For enterprise buyers, the launch that matters as much as the model is ChatGPT Work, OpenAI’s agent surface for organizations, which reached general availability in the same window. GPT-5.6 is the engine; ChatGPT Work and Codex are two of the products it now runs inside. Reading the three as one release is closer to how OpenAI is actually shipping.

What To Watch

The number to track is not Sol’s Terminal-Bench score. It is the turnaround on the next frontier model that trips the executive order’s “covered” threshold. Twelve days was fast, but it was also the first run through the process, with a lab that cooperated, executives on a plane to Washington, and a White House motivated to show the framework works without calling it a license. None of those conditions are guaranteed to repeat, and OpenAI has already said it wants a different arrangement.
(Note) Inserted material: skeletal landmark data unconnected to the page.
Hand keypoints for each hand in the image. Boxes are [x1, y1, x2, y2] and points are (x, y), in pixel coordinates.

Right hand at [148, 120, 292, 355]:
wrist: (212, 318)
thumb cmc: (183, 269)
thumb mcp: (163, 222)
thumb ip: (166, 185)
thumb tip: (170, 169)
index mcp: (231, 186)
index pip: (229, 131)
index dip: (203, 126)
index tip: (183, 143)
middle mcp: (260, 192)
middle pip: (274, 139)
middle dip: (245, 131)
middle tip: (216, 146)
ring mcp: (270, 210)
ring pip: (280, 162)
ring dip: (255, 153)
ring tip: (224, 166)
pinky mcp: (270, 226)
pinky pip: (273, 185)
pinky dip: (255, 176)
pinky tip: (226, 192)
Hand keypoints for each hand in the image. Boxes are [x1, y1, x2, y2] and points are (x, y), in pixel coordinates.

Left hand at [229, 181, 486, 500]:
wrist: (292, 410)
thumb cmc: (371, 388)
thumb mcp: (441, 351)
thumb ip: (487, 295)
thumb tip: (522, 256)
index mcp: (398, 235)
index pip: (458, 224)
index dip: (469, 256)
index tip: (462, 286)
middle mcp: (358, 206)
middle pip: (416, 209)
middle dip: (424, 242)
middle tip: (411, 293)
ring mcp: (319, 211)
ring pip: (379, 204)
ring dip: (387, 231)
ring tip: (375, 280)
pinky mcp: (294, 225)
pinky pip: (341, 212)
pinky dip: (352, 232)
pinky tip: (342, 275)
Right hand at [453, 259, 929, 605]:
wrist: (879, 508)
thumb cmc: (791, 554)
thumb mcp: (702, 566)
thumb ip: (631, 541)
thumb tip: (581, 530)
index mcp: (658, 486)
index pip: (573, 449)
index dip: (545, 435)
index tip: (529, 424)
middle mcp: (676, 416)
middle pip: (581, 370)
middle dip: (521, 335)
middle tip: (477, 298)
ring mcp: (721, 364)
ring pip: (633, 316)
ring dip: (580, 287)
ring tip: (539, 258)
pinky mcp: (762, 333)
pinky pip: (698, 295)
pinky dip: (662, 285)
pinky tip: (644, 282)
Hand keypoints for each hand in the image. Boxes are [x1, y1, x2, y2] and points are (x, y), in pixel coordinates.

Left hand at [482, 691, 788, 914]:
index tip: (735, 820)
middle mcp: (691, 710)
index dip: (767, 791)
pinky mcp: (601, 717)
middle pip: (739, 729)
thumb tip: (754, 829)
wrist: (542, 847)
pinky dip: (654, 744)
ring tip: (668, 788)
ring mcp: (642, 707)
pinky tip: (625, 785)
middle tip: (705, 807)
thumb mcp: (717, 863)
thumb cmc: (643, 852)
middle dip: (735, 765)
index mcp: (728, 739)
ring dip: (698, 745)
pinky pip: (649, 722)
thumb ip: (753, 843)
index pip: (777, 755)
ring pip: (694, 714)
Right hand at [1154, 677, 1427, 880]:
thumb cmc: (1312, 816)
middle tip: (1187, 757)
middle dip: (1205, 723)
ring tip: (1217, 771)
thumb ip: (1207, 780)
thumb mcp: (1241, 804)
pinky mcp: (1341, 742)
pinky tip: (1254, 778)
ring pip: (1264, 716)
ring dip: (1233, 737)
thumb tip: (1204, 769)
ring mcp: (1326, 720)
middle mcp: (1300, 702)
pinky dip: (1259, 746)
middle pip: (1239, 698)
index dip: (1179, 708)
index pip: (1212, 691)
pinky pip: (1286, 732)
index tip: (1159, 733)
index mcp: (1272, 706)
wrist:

For teams choosing a model today, the practical change is simple. Terra is now buyable, and at $2.50/$15 for near-GPT-5.5 performance it deserves a real evaluation against whatever you run in high volume now. Sol is the pick for the hardest agentic work if its token-efficiency claim survives contact with your own traffic. The gate lifting is the headline; the pricing on Terra and Luna is the thing that will actually move production workloads. What nobody can price yet is how long the next model waits, and who decides.